Let’s Build Some Brand Equity for Local Businesses
by Chaunce Stanton
Director of Marketing & Communications
Austin Area Chamber of Commerce
Let's Build Some Brand Equity for Local Businesses
Let’s play a matching game!
I say, The car in ‘Back to the Future.’ You say…
Delorean, of course. Were there other cars in that movie? Of course, but the time-travelling Delorean probably comes to mind for you thanks to its sleek futuristic look and the fact that it featured prominently on the movie’s promotional materials.
That’s what you call effective product placement: when a product is featured “natively” within an existing media franchise (such as a movie, television show, or even in social media videos or podcasts).
But this post isn’t about product placement: it’s about Brand Equity. But what exactly is Brand Equity, and why should small business owners like you care?
What is Brand Equity?
According to the financial nerds at Investopedia:
Brand equity is the value premium that a company generates from a product with a recognizable name, when compared to a generic equivalent.
According to that same article, a company with positive brand equity experiences increased revenue (a tangible benefit) and brand awareness and goodwill (intangible values).
To put it another way, Brand Equity is the point where your customers’ level of satisfaction and your marketing promises align. And it doesn’t have to be positive Brand Equity. For example, perfect marketing and poor delivery creates negative Brand Equity. But let’s keep this positive: you promised your customers something great in your marketing, and then you delivered on that promise. Now you have positive Brand Equity.
Brand Equity is the value that a brand brings to a business beyond its physical assets. It’s the emotional connection, trust, and recognition that your brand builds with your customers. Think of it as the secret sauce that makes your business memorable and desirable.
With positive Brand Equity, a company can expect loyal customers who often are willing to tolerate higher prices (brand loyalty).
But just raising prices doesn’t produce Brand Equity. No, sir. Brand Equity is earned.
Brand Equity Takes the Cake
Building Brand Equity is like baking a cake. The ingredients for the “cake”—your product, service, and customer experience—are the essentials, like flour, eggs, and baking powder. But the icing, decorations, and that little “Happy Birthday” candle topper? That’s what makes people smile, take pictures, and remember the moment. Your brand is the icing that elevates the cake from ordinary to extraordinary.
Why Brand Equity Matters
1. It Increases Business Value & Drives Sales
A strong brand can significantly boost your business’s valuation and increase sales. Think of companies like Apple or Nike. Their physical products are impressive, sure, but their true value lies in the trust, loyalty, and emotional connection they’ve built with customers.
Long story short: Want to profitably sell your business at some point? Build your Brand Equity, not just your inventory.
2. It Allows for Price Tolerance
Customers are willing to pay more for brands they trust. For example, Starbucks charges a premium for coffee because their brand promises consistency, quality, and a little slice of luxury. When a person walks into a business meeting with their skinny chai latte in a Starbucks cup, well, they’re demonstrating something about what they think of themselves. (As does the person who brought their coffee to work in a thermos.)
3. It Builds Customer Loyalty
Strong Brand Equity means customers will stick with you, even when competitors try to lure them away.

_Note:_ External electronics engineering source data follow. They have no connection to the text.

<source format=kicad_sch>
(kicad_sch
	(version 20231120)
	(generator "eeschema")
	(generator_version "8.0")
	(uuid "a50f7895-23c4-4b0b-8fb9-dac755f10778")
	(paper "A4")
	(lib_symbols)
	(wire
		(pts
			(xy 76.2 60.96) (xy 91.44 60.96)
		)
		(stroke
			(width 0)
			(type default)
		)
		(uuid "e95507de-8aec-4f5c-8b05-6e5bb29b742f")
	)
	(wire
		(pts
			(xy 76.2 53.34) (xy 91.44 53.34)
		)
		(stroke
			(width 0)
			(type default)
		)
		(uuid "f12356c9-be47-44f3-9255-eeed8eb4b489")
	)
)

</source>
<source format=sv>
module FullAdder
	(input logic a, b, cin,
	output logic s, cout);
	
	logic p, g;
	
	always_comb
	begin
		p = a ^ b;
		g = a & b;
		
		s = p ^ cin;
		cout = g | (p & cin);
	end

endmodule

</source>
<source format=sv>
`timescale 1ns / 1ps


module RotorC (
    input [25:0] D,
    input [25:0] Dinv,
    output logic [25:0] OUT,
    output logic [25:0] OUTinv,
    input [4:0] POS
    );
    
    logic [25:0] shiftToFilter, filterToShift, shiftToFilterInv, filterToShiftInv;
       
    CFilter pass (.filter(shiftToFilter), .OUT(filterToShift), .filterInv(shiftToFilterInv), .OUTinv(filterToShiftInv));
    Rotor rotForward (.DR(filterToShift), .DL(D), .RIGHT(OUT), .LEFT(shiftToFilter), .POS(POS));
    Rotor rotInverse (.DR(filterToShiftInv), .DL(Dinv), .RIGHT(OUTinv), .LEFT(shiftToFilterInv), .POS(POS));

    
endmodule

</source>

If you’ve ever watched the show Mad Men, you’ll know how important it was to get cigarette smokers hooked—not just on cigarettes, but specifically on Lucky Strikes. The main character, Don Draper, was a “Lucky Strike man from way back,” because he’d always associated the brand with a comfort from home when he was deployed in World War II. Therefore, he wasn’t going to switch brands anytime soon.

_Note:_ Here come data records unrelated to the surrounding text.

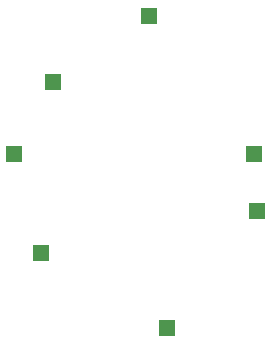
<source format=gbs>
G04 #@! TF.GenerationSoftware,KiCad,Pcbnew,5.0.0-rc2-unknown-2d812c2~65~ubuntu16.04.1*
G04 #@! TF.CreationDate,2018-05-23T18:43:55-05:00*
G04 #@! TF.ProjectId,mems_tdk,6D656D735F74646B2E6B696361645F70,1.0*
G04 #@! TF.SameCoordinates,Original*
G04 #@! TF.FileFunction,Soldermask,Bot*
G04 #@! TF.FilePolarity,Negative*
%FSLAX46Y46*%
G04 Gerber Fmt 4.6, Leading zero omitted, Abs format (unit mm)*
G04 Created by KiCad (PCBNEW 5.0.0-rc2-unknown-2d812c2~65~ubuntu16.04.1) date Wed May 23 18:43:55 2018*
%MOMM*%
%LPD*%
G01*
G04 APERTURE LIST*
%ADD10R,1.350000X1.350000*%
G04 APERTURE END LIST*
D10*
G04 #@! TO.C,J1*
X156464000Y-88138000D03*
G04 #@! TD*
G04 #@! TO.C,J2*
X145034000Y-99822000D03*
G04 #@! TD*
G04 #@! TO.C,J3*
X148336000Y-93726000D03*
G04 #@! TD*
G04 #@! TO.C,J4*
X165354000Y-99822000D03*
G04 #@! TD*
G04 #@! TO.C,J5*
X165608000Y-104648000D03*
G04 #@! TD*
G04 #@! TO.C,J6*
X147320000Y-108204000D03*
G04 #@! TD*
G04 #@! TO.C,J7*
X157988000Y-114554000D03*
G04 #@! TD*
M02*

</source>
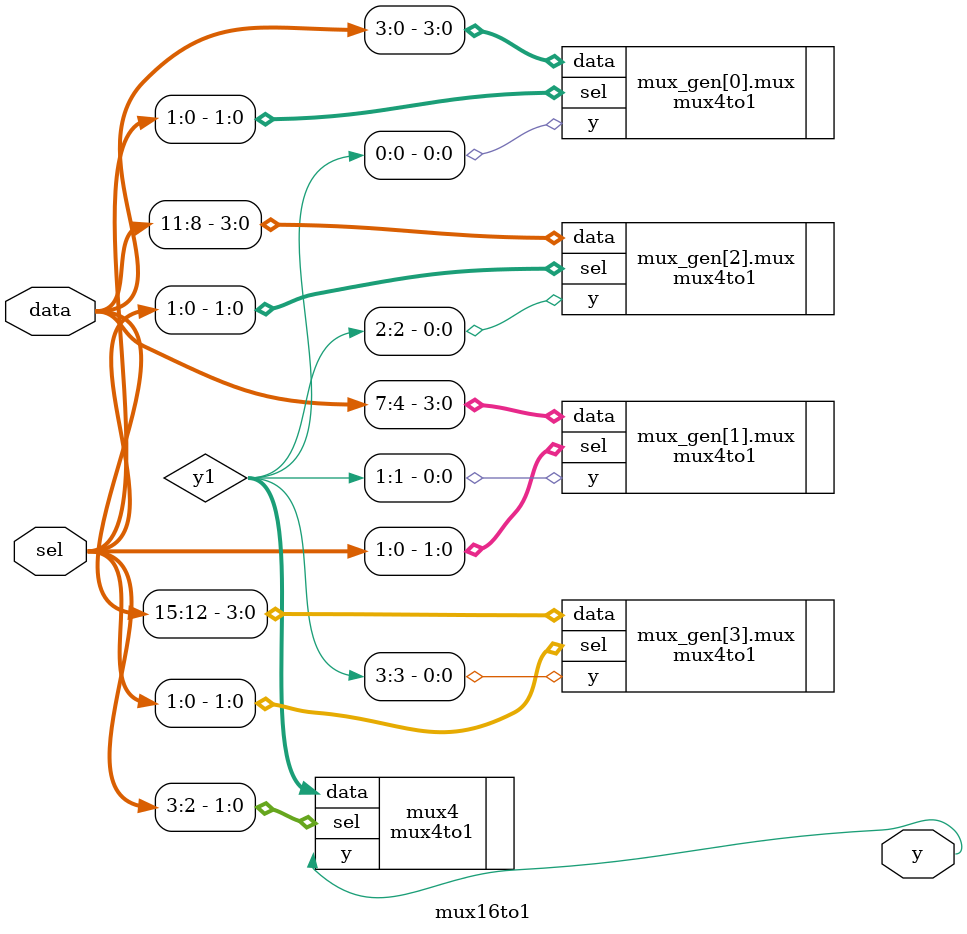
<source format=v>
module mux16to1(
  input wire [15:0] data, 
 input wire [3:0] sel,
  output  wire  y
);
 wire [3:0] y1;
  genvar i;
  generate for (i = 0; i < 4; i = i + 1) begin : mux_gen 
  mux4to1 mux ( .data(data[i*4 +: 4]), 
 .sel(sel[1:0]), 
.y(y1[i]) 
 ); 
end 
endgenerate
mux4to1  mux4 ( .data(y1), .sel(sel[3:2]), .y(y) );
 endmodule

</source>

But how could Lucky Strikes attract new smokers in a world in which the U.S. Surgeon General was raising awareness about the health risks associated with cigarettes? Here’s a moment when the genius of Don Draper gives them a golden idea.
How to Build Brand Equity
So how do you do it? How do you build brand equity?

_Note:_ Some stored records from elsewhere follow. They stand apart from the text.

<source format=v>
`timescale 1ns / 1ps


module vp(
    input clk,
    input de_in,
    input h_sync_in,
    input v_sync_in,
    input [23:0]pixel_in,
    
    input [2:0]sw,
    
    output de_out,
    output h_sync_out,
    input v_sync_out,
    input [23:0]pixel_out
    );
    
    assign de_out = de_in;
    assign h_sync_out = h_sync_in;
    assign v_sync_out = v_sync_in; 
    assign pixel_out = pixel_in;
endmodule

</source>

1. Deliver Consistently Great Experiences
Your customers should know what to expect every time they interact with your brand. McDonald’s is a global example of this principle. Whether you’re in Paris or Peoria, you know exactly what a Big Mac will taste like.
2. Create a Distinctive Identity
Your logo, colors, and messaging should reflect your brand’s personality. Think of Tiffany & Co.—their signature blue box is instantly recognizable and screams luxury, which aligns with the style of their elegant products.
3. Engage Authentically with Your Audience
Connect with your customers on a personal level. Patagonia is a master of this, aligning their brand with environmental activism and earning loyalty from eco-conscious consumers.
Final Thoughts
Brand Equity isn’t just a buzzword; it’s an invisible yet powerful force that can elevate your business. By focusing on consistency, distinctiveness, and authentic engagement, you can create a brand that not only drives sales but also builds lasting value.
So, whether you’re selling coffee, clothing, or handmade birdhouses, remember: your brand is more than your logo or tagline—it’s the story your customers tell about you. Make it a good one!